Desde diferentes posiciones, el director de la Sociedad de Estudios Laborales (SEL), Ernesto Kritz, y el diputado y economista de la CTA Claudio Lozano relativizaron las mejoras en el mercado laboral presentadas por el Gobierno. Al hablar en un congreso organizado por el Consejo Profesional de Ciencias Económicas, Kritz alertó que tener un empleo "no garantiza una buena situación social" y que el deterioro en ese aspecto se pone en evidencia al comprobar que con un desempleo similar al de 1994, "la situación de bienestar, inclusión y equidad sigue bastante peor que cuando comenzó este ciclo".
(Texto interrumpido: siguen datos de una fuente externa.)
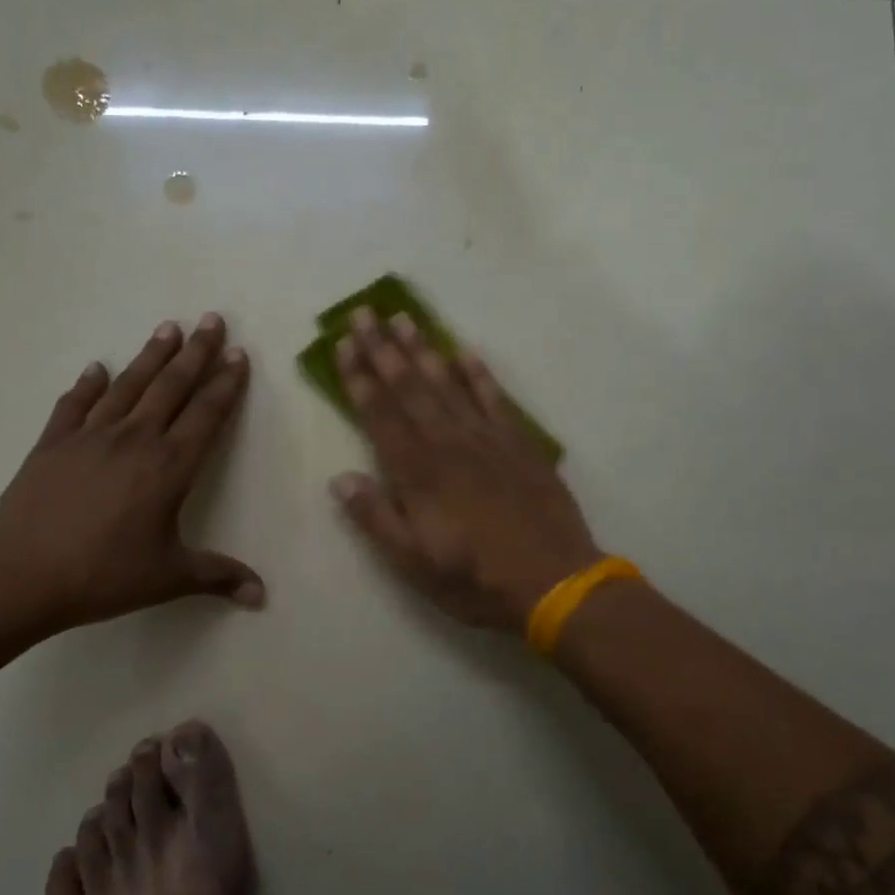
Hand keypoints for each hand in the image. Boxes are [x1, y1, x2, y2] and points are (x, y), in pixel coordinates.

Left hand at [0, 313, 263, 635]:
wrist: (21, 575)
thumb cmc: (104, 575)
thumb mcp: (168, 577)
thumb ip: (218, 577)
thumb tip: (262, 595)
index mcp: (169, 466)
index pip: (207, 414)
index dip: (226, 384)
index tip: (238, 354)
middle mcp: (135, 439)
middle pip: (172, 386)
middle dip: (196, 352)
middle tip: (212, 319)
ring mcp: (91, 436)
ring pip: (129, 385)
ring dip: (151, 355)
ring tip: (168, 328)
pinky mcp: (53, 443)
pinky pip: (75, 404)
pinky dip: (88, 384)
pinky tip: (97, 367)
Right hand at [329, 308, 602, 631]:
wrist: (554, 581)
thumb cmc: (475, 579)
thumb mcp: (413, 564)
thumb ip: (375, 519)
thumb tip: (340, 479)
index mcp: (418, 473)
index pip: (380, 415)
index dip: (359, 378)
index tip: (342, 344)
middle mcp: (448, 444)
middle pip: (410, 387)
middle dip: (382, 349)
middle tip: (363, 313)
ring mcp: (487, 440)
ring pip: (448, 384)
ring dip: (423, 349)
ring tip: (403, 318)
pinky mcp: (520, 444)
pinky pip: (495, 399)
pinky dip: (479, 373)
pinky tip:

Una confirmación de un viejo principio al que la sociedad argentina se acostumbró a fuerza de golpes: de cada crisis se sale en peores condiciones que en la crisis anterior. Los reacomodamientos de los últimos 12 años desembocaron en una precarización de la calidad del empleo y del nivel real de las remuneraciones. Gran parte de la explicación de ese deterioro puede encontrarse en la investigación que realizaron Lozano y la economista Ana Rameri, en la que se pone de manifiesto lo relativo de algunas decisiones oficiales que no cuajan en la realidad cotidiana: más de la mitad de los trabajadores del país perciben ingresos inferiores al salario mínimo. "De más está decir que esto no implica invalidar el uso de la política de salario mínimo", acotaron Lozano y Rameri, para quienes esa realidad "obliga a acotar su significado y a ratificar que, en el contexto de la Argentina actual, la fijación del mínimo es solo uno de los instrumentos a considerar a la hora de definir una efectiva política de ingresos". Advirtieron que en el segundo semestre de 2005 el 54% de los ocupados urbanos gana menos de los $ 630 definidos como salario mínimo para dicho período, porcentaje que se ubica en 51,4% si sólo se toman a los asalariados y sube al 54,5% en el caso de los asalariados del sector privado. "¿Esto no relativiza el alcance de la política de salario mínimo?", se preguntaron Lozano y Rameri, el mismo día en que se cumplieron cuarenta años del derrocamiento de Arturo Illia, el presidente que promulgó la ley que lo implementó.
Entre las razones que llevaron a ese gobierno a implementar por ley el salario mínimo, vital y móvil, se destacaban las de "evitar la explotación de los trabajadores en aquellos sectores en los cuales puede existir un exceso de mano de obra", "asegurar un ingreso mínimo adecuado" y "mejorar los salarios de los trabajadores más pobres". Como la comitiva del frustrado homenaje al ex presidente, esos principios tampoco pudieron ingresar aún a la Casa Rosada.